Normally, the gene makes a protein that studs the surface of red blood cells, a kind of sign that reads, "Don't Eat Me." Immune cells see it, and pass by healthy red blood cells.
But as red blood cells age, they lose CD47 proteins. Eventually the immune cells no longer give them a free pass, gobbling up old cells to make way for new ones.
Mutations in cancer cells can cause them to switch on the CD47 gene. The immune system sees these cells, too, as harmless, allowing them to grow into dangerous tumours.
In recent years, scientists have been developing antibodies that can attach to CD47 proteins on cancer cells, masking the "Don't Eat Me" sign. Then the body's immune cells learn to recognize the cancer cells as dangerous and attack.
But standard antibodies are big molecules that cannot burrow into a large tumour. And since they have to be injected into the bloodstream, these antibodies end up everywhere in the body, causing side effects.
Nicholas Arpaia, an immunologist at Columbia University in New York, and Tal Danino, a synthetic biologist, wondered if they could use bacteria to turn the immune system against cancer cells — but from within tumours, rather than from outside.
Ordinary bacteria will colonise tumours in the body, using them as a refuge from the immune system. In 2016, Danino helped construct bacteria that can make drugs to fight tumours after entering them.
Bacteria cannot make normal antibodies for CD47. But recently, Dougan and his colleagues developed a tiny version of the molecule called a nanobody.
Not only are nanobodies small enough for bacteria to produce, they are also much more potent than conventional antibodies.
The researchers inserted the nanobody gene into the bacteria, turning them into nanobody factories. Then the team injected 5 million of the altered microbes into mouse tumours.
The bacteria were also programmed to commit mass suicide. After they established themselves and multiplied, 90 per cent of the bacteria ripped themselves apart, spilling out nanobodies. The nanobodies attached to CD47 proteins on the cancer cells, robbing them of their camouflage.
In addition, fragments of the dead bacteria leaked out of the tumour. These bits of debris drew the attention of immune cells, which attacked the uncloaked cancer cells.
Inside the besieged tumour, the surviving bacteria started multiplying again. When the population grew large enough, the majority committed suicide once more — delivering another pulse of nanobodies and fragments.

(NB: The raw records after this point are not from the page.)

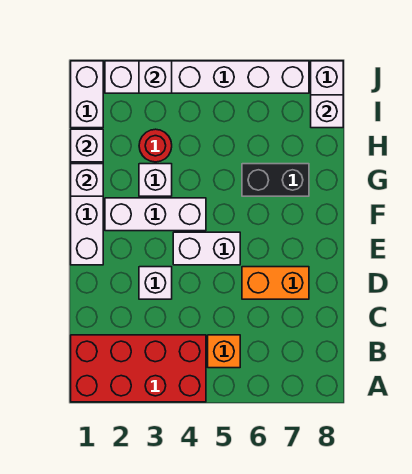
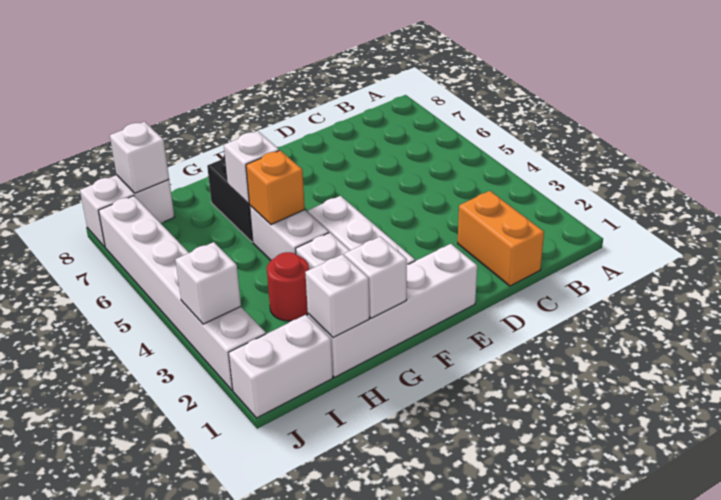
red brick A1:B4 level 1 -> none
orange brick B5 level 1 -> orange brick G5 level 2
white brick D3 level 1 -> white brick G6 level 2
orange brick D6:D7 level 1 -> orange brick C1:C2 level 1
white brick E4:E5 level 1 -> white brick G4:G5 level 1

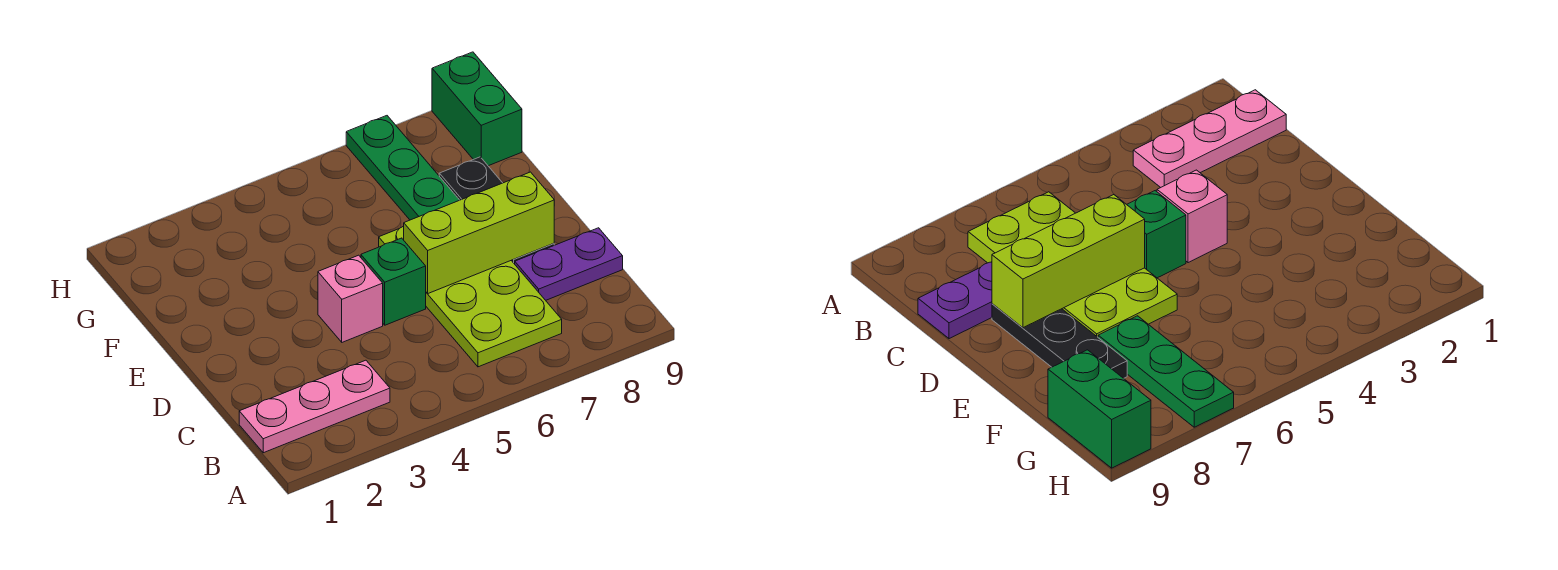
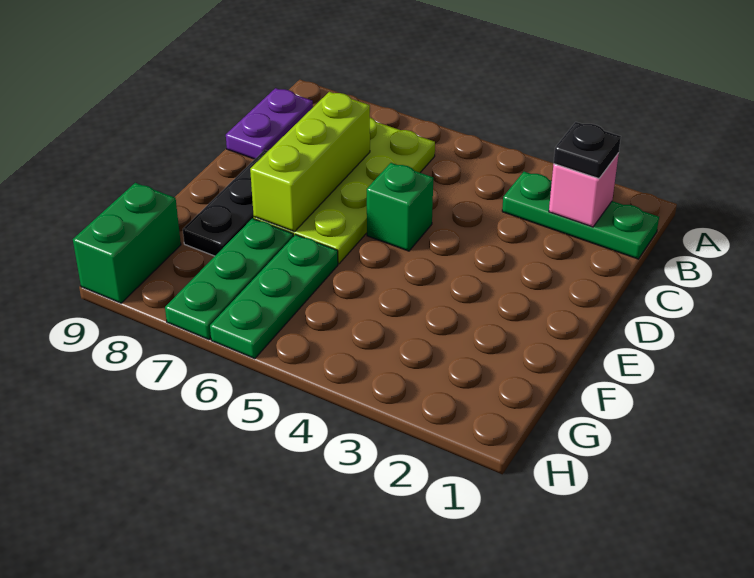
pink plate B1:B3 level 1 -> green plate B1:B3 level 1
none -> black plate B2 level 3
purple plate C8:C9 level 1 -> purple plate B9:C9 level 1
pink brick D4 level 1 -> pink brick B2 level 2
lime brick D6:D8 level 2 -> lime brick C7:E7 level 2
none -> green plate F6:H6 level 1

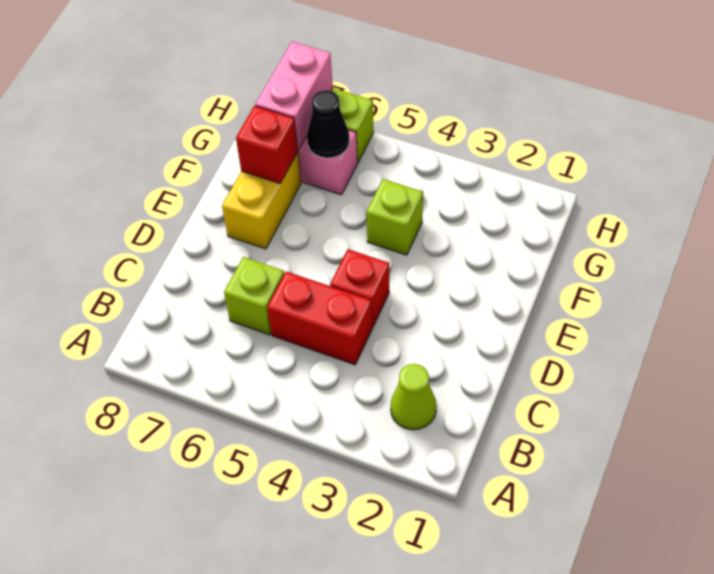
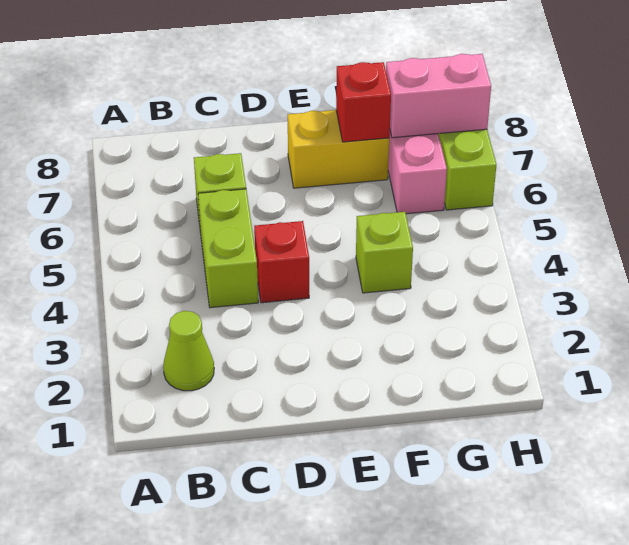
red brick C4:C5 level 1 -> lime brick C4:C5 level 1
black cone G6 level 2 -> none

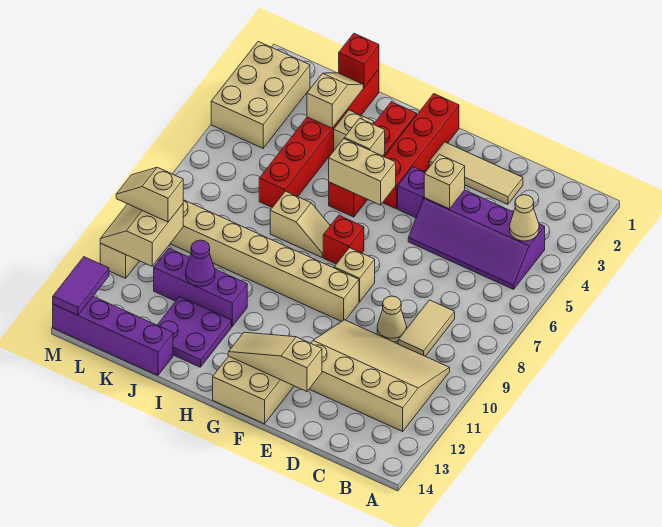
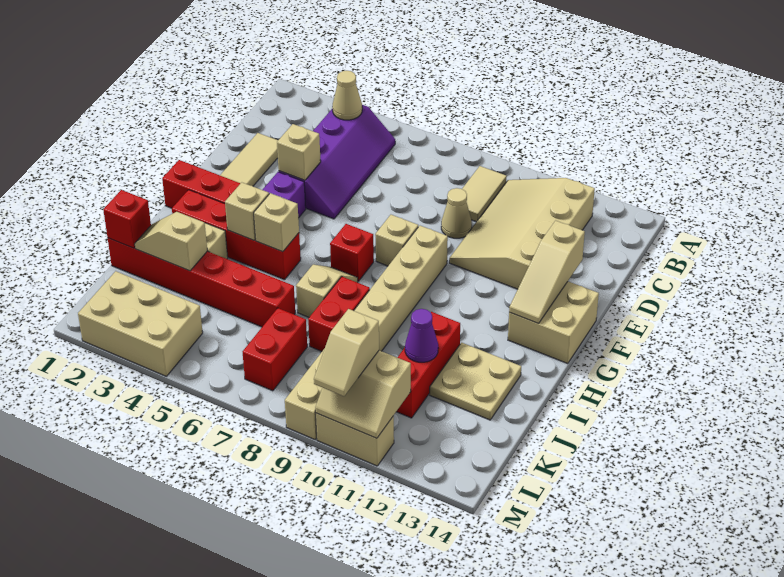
tan tile C8:C9 level 1 -> tan tile B9:C9 level 1
tan brick G5:H5 level 2 -> tan brick H5 level 2
none -> red brick I8:J8 level 1
purple brick I11:K11 level 1 -> red brick I11:K11 level 1
purple plate I12:J13 level 1 -> tan plate I12:J13 level 1
purple brick J14:M14 level 1 -> none
none -> red brick K7:L7 level 1
purple tile M13:M14 level 2 -> none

The double-whammy may eliminate the tumours into which the bacteria were injected.
When Dougan and his colleagues originally developed their CD47 nanobody, they recognised that transporting it to cancer cells would be crucial to its effectiveness. But he never imagined that someone would hide it inside a microbial Trojan Horse.
"I love it when this kind of thing happens," he said. "It's a great little machine."

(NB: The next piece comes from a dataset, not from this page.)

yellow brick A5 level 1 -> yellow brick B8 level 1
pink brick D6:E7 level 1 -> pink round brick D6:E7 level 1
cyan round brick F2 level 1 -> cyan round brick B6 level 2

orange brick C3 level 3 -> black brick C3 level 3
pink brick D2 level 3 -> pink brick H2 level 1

The approach also has the potential to reduce the side effects of cancer treatment. Rather than flooding the body of the mice with medicine, the bacteria coordinated targeted attacks on the tumours. And thanks to their small size, the nanobodies that leaked from the cancer cells were quickly cleared by the body.
Arpaia and his colleagues reported an additional benefit. After they killed off one tumour with bacteria, other tumours in the mice also shrank. It is possible that the bacteria helped the immune system learn to recognize other cancer cells.

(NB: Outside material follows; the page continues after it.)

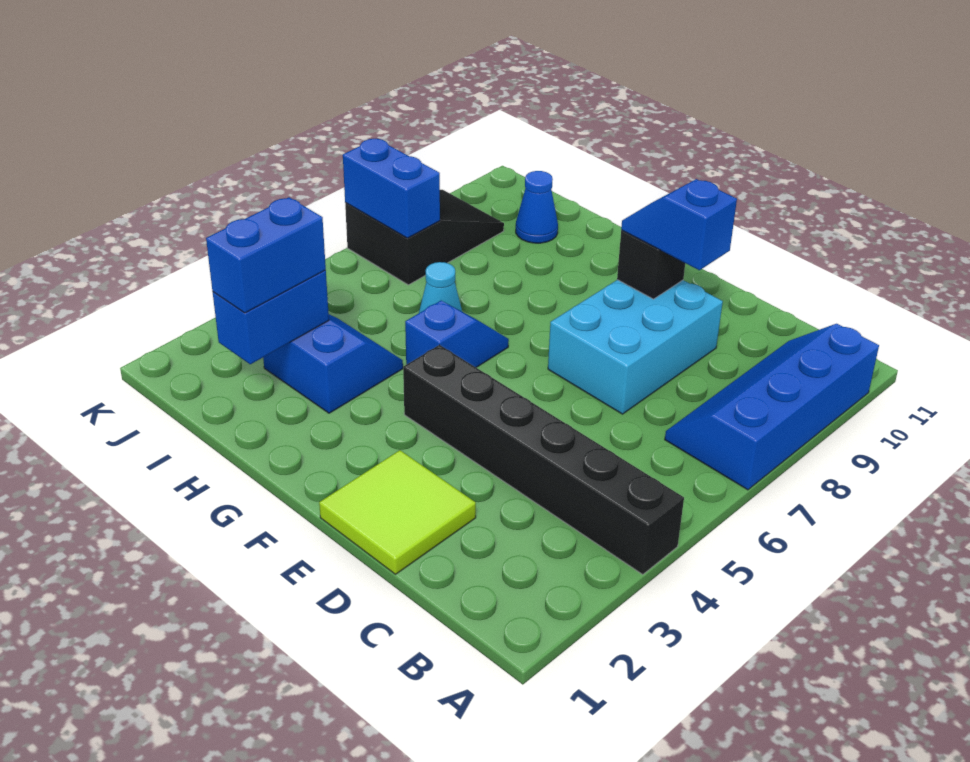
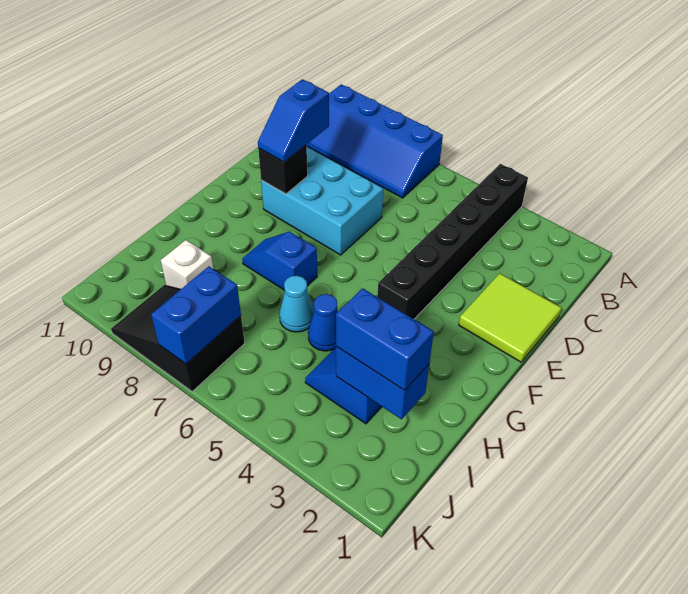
blue slope G5:G6 level 1 top 5 -> blue slope G7:G8 level 1 top 7
none -> white brick I9 level 1
blue cone I10 level 1 -> blue cone H5 level 1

Danino co-founded a company, GenCirq, that is exploring using these reprogrammed bacteria to treat cancer. Arpaia is on the leadership board.
Their goal is to treat some forms of metastatic cancer with a pill of programmed bacteria. In earlier research, Danino and colleagues showed that bacteria swallowed by mice can reach the liver and invade tumours there.
That is significant, because the liver is often colonised by metastatic cancer. If genetically reprogrammed bacteria help the immune cells recognize a tumour there, they may be able to attack cancers elsewhere in the body.
Dougan cautioned that the genetically reprogrammed bacteria might not be as powerful in people as they seem to be in mice.
"We have basically the same plumbing, but just on a much larger scale," he said. "What that means is that stuff doesn't as efficiently move from one part of a person to another."
The new study demonstrates how far the field of synthetic biology has come in recent years, said Tim Lu, a computational biologist at the Massachusetts Institute of Technology and a co-founder of a company, Synlogic, that is also reprogramming bacteria to fight cancer.
"These things are not just seen as crazy things to play with," Lu said. "They potentially could actually make their way into patients."